The Hotlink Automatic Splice (HAS Series Products) were designed per ANSI C119.4-2011, which is American national Standards for Electrical Connectors-Connectors for use between Aluminum-to-Aluminum or Aluminum-to Copper Conductors.
This standard describes electrical and mechanical tests used to establish performance characteristics of connectors used to join aluminum-to-aluminum, aluminum-to-copper, or copper-to-copper bare and insulated conductors.
It is the responsibility of the user to determine the proper connector for any particular application. The user may request the manufacturer to perform any additional desired testing beyond that required by the C119.4-2011 standard performance tests.
Substantive changes to the standard have been made in the C119.4-2011 version of the standard. A substantive change is one that directly and materially affects performance of a product and which requires testing or retesting to meet the current edition of a standard. The substantive changes to the standard are as follows:
1. Test requirements for copper connectors.
2. Test requirements for copper system stability, which were not part of earlier editions.
3. Requirement for retesting performance of a product if there have been substantive changes made to the product.

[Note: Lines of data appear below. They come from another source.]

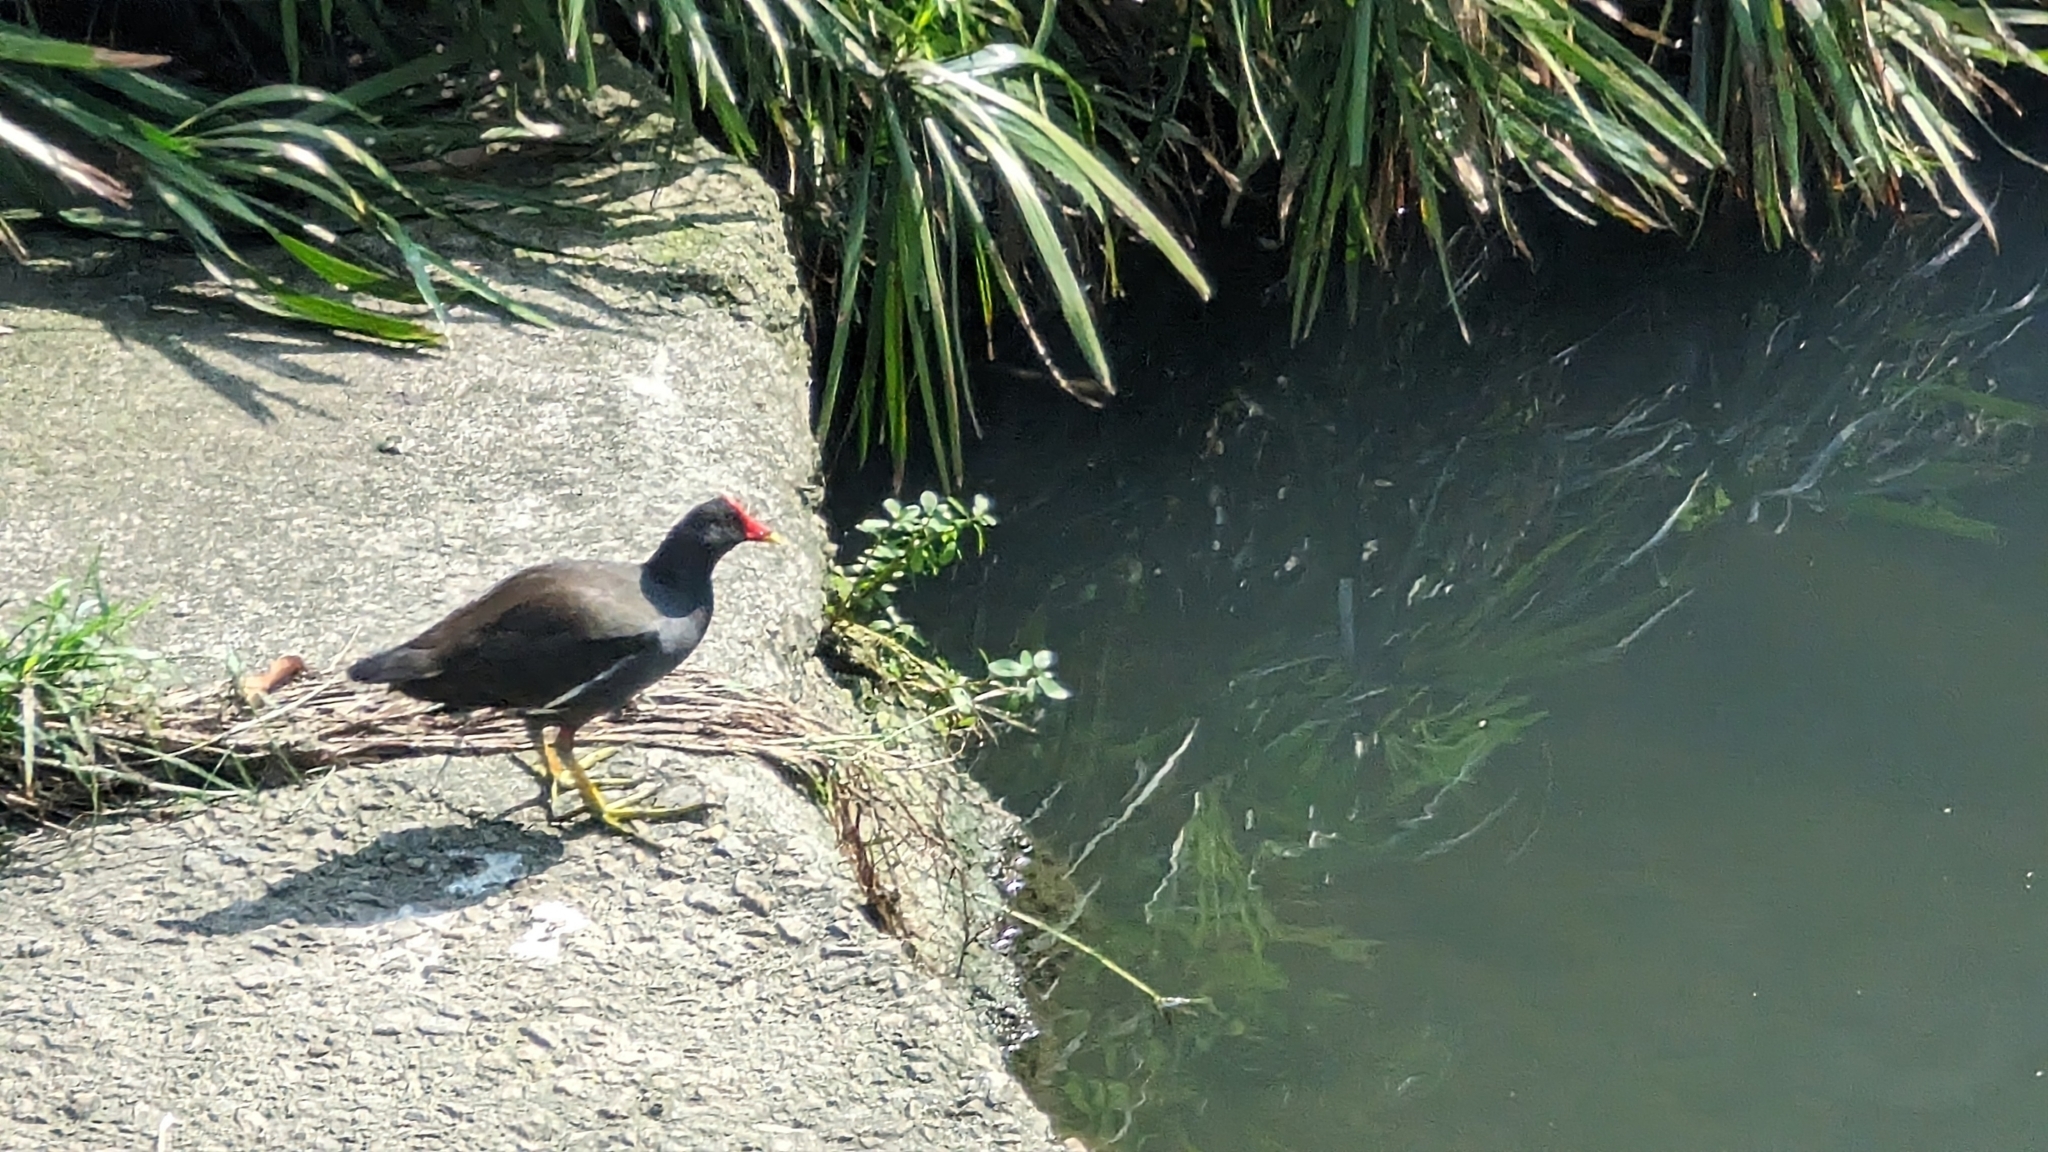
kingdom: Animalia
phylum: Chordata
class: Aves
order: Gruiformes
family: Rallidae
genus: Gallinula
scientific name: Gallinula chloropus
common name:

This revision includes the addition of spreadsheet files in Annex A that can be used to collect current cycle test data, calculate connector stability, generate graphs of the data, and print data to provide test results as part of the test report. The spreadsheets are provided to give a standardized format to collect, calculate, and report test data and test results. These spreadsheets were not part of earlier editions.
This revision includes the addition of two optional tests: Optional Fault Current Test (Annex D) and Optional Corrosion Test (Annex E). These optional tests are not a part of the required C119.4-2011 standard performance tests. The subcommittee has provided these optional performance tests as references in response to users who have requested guidance for these types of additional performance tests. The user may request that the manufacturer perform any additional tests that are not a part of the required C119.4-2011 standard performance tests.
This standard includes an additional current cycle test method (CCT) utilizing elevated temperature testing for an extra heavy duty connector category, Class AA. The intent of elevated test temperature in
Class AA testing is to provide a better performing connector. There is also a new class of tensile strength-Class 1A, Normal Tension.
This standard includes an alternate, accelerated current cycle test method, henceforth referred to as the current cycle submersion test (CCST). The CCST method differs from the traditional current cycle test (CCT) in that test conductors are rapidly cooled by immersion in chilled water at the beginning of the current-OFF-cycle, and the test requires fewer total current-ON and current-OFF cycles. Comparative testing has demonstrated that the CCST method will provide essentially the same performance test results as the traditional current cycle test (CCT) in fewer test cycles. The current cycle test remains the preferred test method recommended for qualification of a connector.
This standard was initially developed under the direction of the Transmission and Distribution Committee of the Edison Electric Institute (EEI). Tentative performance-type specifications for electrical characteristics were issued in joint report form in 1958 by a steering committee of EEI and an advisory committee of manufacturers on the aluminum conductor research project (EEI Pub. No. 59-70 Tentative Specifications for Connectors for Aluminum Conductors).
Experience gained from extensive trial use further confirmed the performance criteria and test conditions of the tentative specifications and led to the development of Standard TDJ 162 in October 1962 by a joint committee of EEI and the National Electrical Manufacturers Association (NEMA). TDJ 162 was subsequently superseded by this document.